When people work together in groups, there are bound to be occasions when individuals disagree and conflicts arise in the workplace. Whether these disagreements become full-blown feuds or instead fuel creative problem solving is, in large part, up to the person in charge.
You can do a lot to ensure that your employees deal with disagreements in proactive, productive ways by knowing when and how to intervene — and when to let things be.
Here are some practical step-by-step tips for dealing with employee spats in the workplace:
- Identify the problem. Make sure everyone involved knows exactly what the issue is, and why they are arguing. Talk it out until everyone agrees that there is a problem, and understands what the key issues are.
- Allow every person involved to clarify his or her perspectives and opinions about the problem. Make sure everyone has an opportunity to express an opinion. If necessary, establish a time limit (say, five minutes per person), and make sure each person sticks to the limit while stating his or her case. It is your responsibility to make sure all participants feel safe and supported.
- Identify the ideal end result, from each party’s point of view. It might surprise everyone to discover that their visions are not so far apart after all.
- Figure out what can realistically be done to achieve each individual’s goals. If action is taken, how will this affect other projects and objectives? Will the end result be worth the time and energy spent? If the attempt fails, what’s the worst that can happen?
- Find an area of compromise. Is there some part of the issue on which everyone agrees? If not, try to identify long-term goals that mean something to everyone, and start from there.

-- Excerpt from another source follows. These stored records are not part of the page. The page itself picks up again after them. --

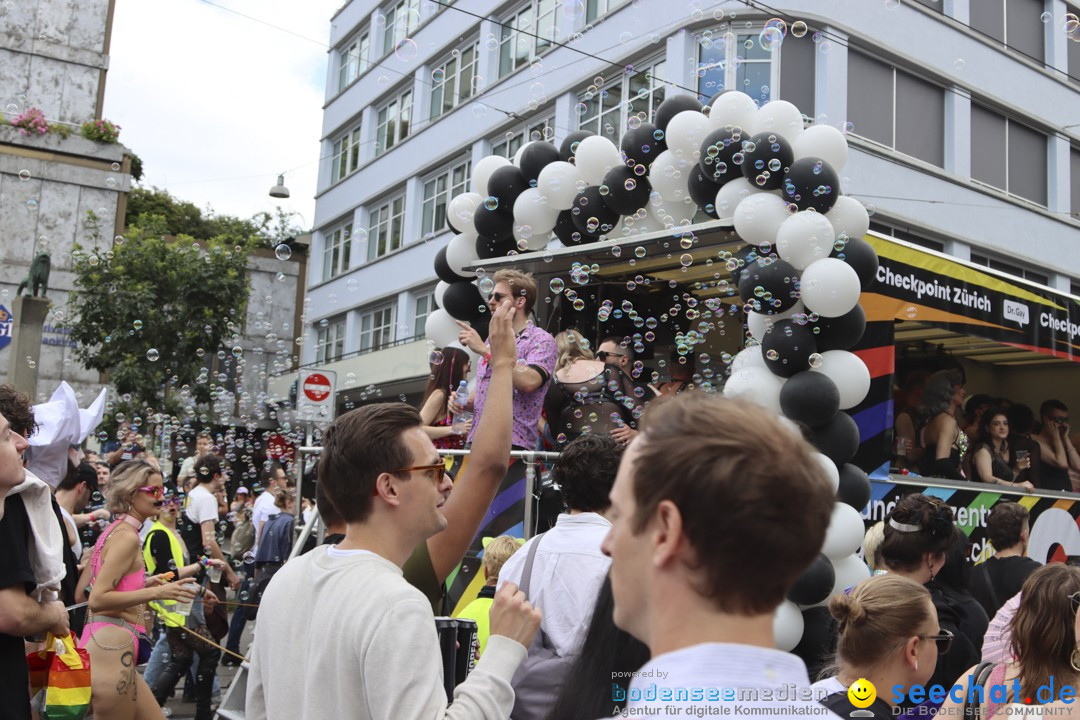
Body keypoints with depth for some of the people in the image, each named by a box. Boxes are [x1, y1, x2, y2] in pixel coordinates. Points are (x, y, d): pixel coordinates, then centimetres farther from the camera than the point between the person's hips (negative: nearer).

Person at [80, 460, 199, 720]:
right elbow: (97, 600, -19)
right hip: (111, 647, -10)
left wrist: (145, 584, 18)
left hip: (110, 645, 10)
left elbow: (100, 591, 21)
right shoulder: (127, 536, -12)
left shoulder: (116, 530, 17)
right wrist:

A little forethought can go a long way toward preventing conflicts among coworkers. To minimize the incidence of spats, here are some preventive measures you can take:
- Bring issues out in the open before they become problems.

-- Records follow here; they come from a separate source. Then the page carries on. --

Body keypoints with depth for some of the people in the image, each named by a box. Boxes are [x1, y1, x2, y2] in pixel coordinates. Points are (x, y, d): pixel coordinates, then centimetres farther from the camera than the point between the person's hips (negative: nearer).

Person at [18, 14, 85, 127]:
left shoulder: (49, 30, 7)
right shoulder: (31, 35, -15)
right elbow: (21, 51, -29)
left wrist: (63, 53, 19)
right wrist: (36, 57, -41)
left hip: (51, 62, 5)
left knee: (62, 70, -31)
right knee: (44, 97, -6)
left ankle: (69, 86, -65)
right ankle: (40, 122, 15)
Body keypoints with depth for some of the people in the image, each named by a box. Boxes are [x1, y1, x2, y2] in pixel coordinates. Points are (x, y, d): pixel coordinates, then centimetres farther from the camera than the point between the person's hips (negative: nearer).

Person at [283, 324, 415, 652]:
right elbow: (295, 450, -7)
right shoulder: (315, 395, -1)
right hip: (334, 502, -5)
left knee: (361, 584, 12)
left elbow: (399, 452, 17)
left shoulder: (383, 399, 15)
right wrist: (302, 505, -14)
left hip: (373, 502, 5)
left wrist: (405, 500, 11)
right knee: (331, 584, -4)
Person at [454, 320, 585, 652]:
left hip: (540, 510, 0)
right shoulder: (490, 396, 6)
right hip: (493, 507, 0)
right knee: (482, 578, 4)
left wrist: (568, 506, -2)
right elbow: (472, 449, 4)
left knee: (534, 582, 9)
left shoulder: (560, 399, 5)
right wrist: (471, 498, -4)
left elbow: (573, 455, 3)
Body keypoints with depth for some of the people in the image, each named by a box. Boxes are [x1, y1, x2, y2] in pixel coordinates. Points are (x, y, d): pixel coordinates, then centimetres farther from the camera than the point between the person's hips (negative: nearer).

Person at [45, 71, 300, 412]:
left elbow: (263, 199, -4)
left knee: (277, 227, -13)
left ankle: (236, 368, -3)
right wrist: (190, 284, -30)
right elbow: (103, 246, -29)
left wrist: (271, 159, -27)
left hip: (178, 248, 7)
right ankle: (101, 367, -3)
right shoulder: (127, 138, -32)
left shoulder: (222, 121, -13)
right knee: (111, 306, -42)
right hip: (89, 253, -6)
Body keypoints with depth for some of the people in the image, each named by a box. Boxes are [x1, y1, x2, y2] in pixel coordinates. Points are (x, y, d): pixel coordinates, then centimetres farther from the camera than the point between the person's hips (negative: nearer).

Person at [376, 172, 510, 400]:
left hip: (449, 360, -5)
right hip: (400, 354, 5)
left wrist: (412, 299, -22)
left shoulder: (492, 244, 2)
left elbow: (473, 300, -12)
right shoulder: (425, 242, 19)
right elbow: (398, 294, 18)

- Be aware of triggers, and respond to them when you first notice them.
- Have a process for resolving conflicts — bring up the subject at a meeting, and get agreement on what people should do in cases of differing viewpoints.
- Make sure everyone understands the company’s goals and expectations, including what’s expected of each individual. Be as clear as you can about job descriptions, responsibilities, and territories.
- Provide appropriate training for all employees. Teach everyone conflict-resolution skills, and expect people to use them.
- Recognize and praise accomplishment. If employees feel valued and appreciated for the work they do, they are less likely to jockey for position and start fights.
- Discourage gossip, and don’t put people in the position of spying or reporting on each other. Create consistent performance review procedures that apply to everyone equally.
- Make sure expectations are realistic and consistent with job descriptions.
Informal counseling provides managers and supervisors with an effective means of addressing and managing conflict in the workplace. This may take the form of meetings, negotiation/mediation sessions, or other dispute-resolution processes. Informal resolution of complaints at any stage of the process also provides managers with a no-fault, low- or no-cost means of restoring harmony and productivity to the organization.
Generally speaking, managers who successfully manage conflicts in their organizations will experience lower rates of complaints than managers who fail to do so. Additionally, informal resolution of complaints terminates further administrative processing and related costs.
Finally, old-fashioned civility can bring a sense of peace and harmony to an otherwise stressful workplace. Incivility in the office carries a very high price in both human and financial terms. Conversely, a more civil workplace environment means a better quality of life for employees. Higher quality of life for your employees means higher-quality work, which is indeed an incentive to all organizations to foster a “culture of civility” at work.